Epic Brewing Company hails out of Salt Lake City, Utah, and they primarily focus on high alcohol content beer. Operations started in 2008, when Utah modified its state laws and higher ABV (alcohol by volume) beers could be produced — the founders are David Cole and Peter Erickson, both of whom shared a longtime dream of opening a microbrewery.

The company divides its offerings into three different series: Classic, Elevated, and Exponential. As you might expect, the offerings get more extreme and creative with each jump of series; today’s review, Brainless on Cherries, belongs squarely in the Exponential series.

It should be noted before I get into the review exactly how Epic produce some of their brews: they brew by batch, and each batch might be different than previous editions. Each batch is limited to a certain number of bottles; the batch number for this review is #5, which was bottled on September 6, 2011. That means this beer has about a year and a half of age on it already; I didn’t intend for this to happen, I simply didn’t know the current batch number when I bought the bottle.
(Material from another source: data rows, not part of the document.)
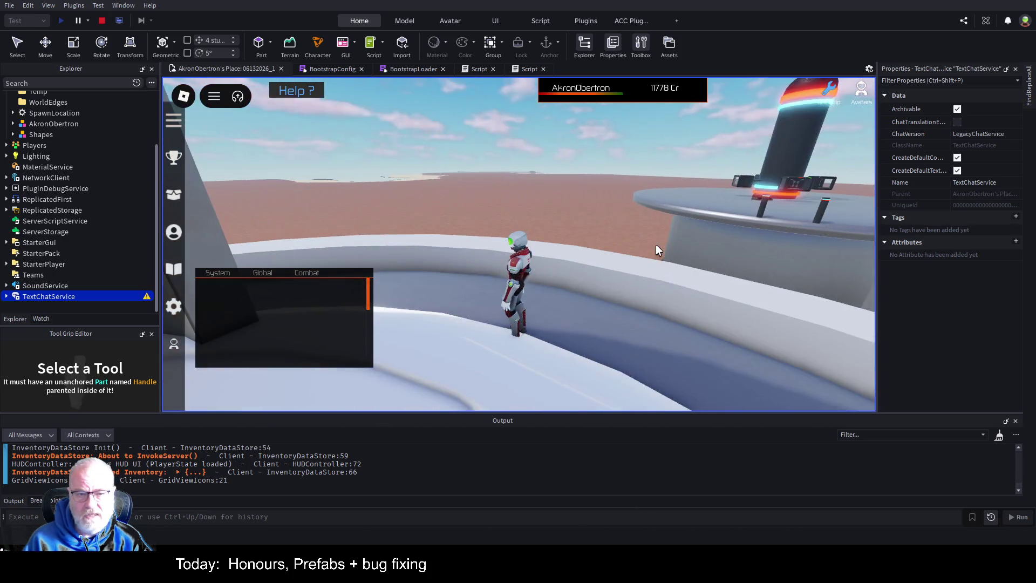
key("Left")
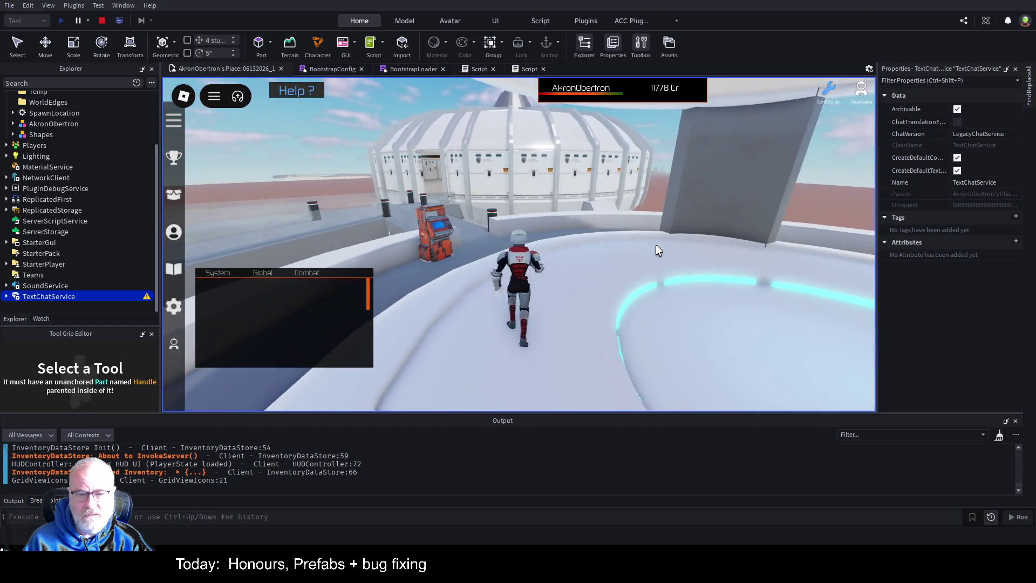
key("w")
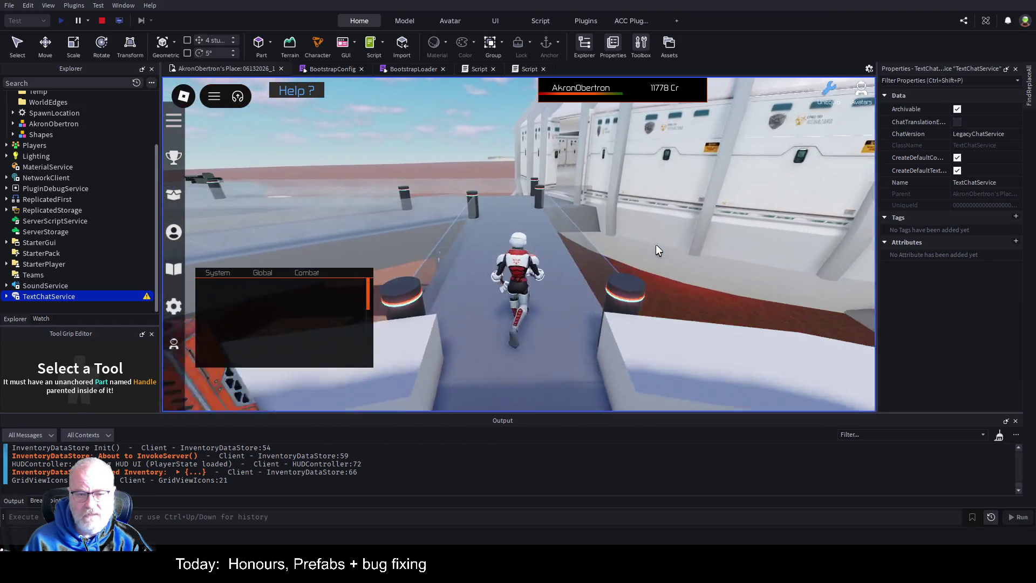
key("w")
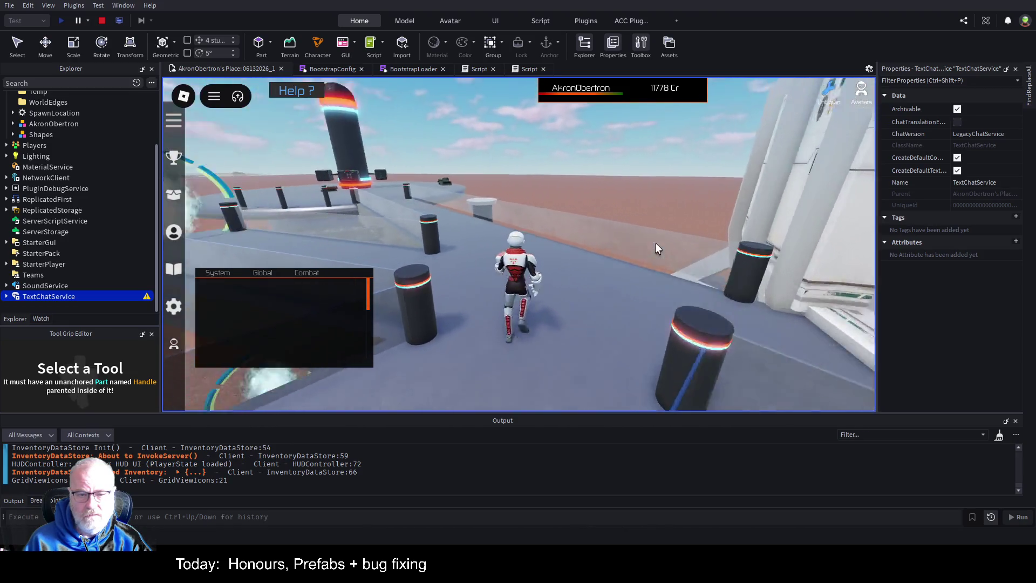
key("w")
Read: your reviewer didn’t do all of his homework.

But relax, this beer comes in at a hefty 10.1% ABV, so it will keep for many years. Although I do like to review fresh bottles first to get an accurate baseline for the beer, I think the integrity stands and this review will be an accurate representation for Brainless on Cherries.

For this beer, Epic take their base Belgian-Style brew, Brainless, dose in cherry puree, then age the liquid in red wine oak casks with Champagne yeast for a secondary fermentation. Sounds tasty, right?


Brainless On Cherries poured an aggressive, large head, light pink in color and composed of large bubbles. It quickly fizzled (audibly) away, to not even a thin cover. Color of the brew was a deep golden-orange with a pink tint thanks to the cherry puree. The body was cloudy, with heavy particles and sediment floating throughout. Lacing never happened.

The nose was fairly appealing at first sniff, but as the drink warmed, it became less likable. Initially, there’s lots of clove and bubblegum — typical Belgian aromas — laced with some cherries and lots of earthen yeast. There’s a bit of orange peel and a heavy vinous white wine presence. As it warmed, the wine note became acidic and didn’t mesh well with the exceptionally earthy yeast. The large alcohol content is completely hidden, avoiding the typical cough syrup scent of some cherry beers.


On the palate, the initial flavors are mild and just composed of some fruitiness and yeast, but a tart cherry does come out and combines with some bubble gum to make a nice, pleasant opening. Middle of the mouth introduces some of the white wine noted in the aroma, which ups the acid and brings on a dry finish that leaves the tongue with lingering notes of sweet cherry, orange peel, and clove. I found this beer to be medium-bodied, with a medium to thick mouthfeel thanks to the sweetness on the finish.

The take-away: Brainless On Cherries is a very drinkable, almost refreshing beer that has a large ABV which is completely hidden. However, for as much cherries as they claim to add, and the oak aging, the flavors just aren’t complex or special enough to warrant any excitement or money spent per bottle. This is a beer that you have one glass and are done with; finishing the bottle becomes a chore. I will say this: the base Belgian beer that supports the cherries does seem to be of top quality, and I’d love to try that by its lonesome. [Hint: that review will probably be coming soon.]

Epic Brainless On Cherries Belgian-Style Ale, 81 points. Price: $12.99 US for one 22 oz. bomber size bottle.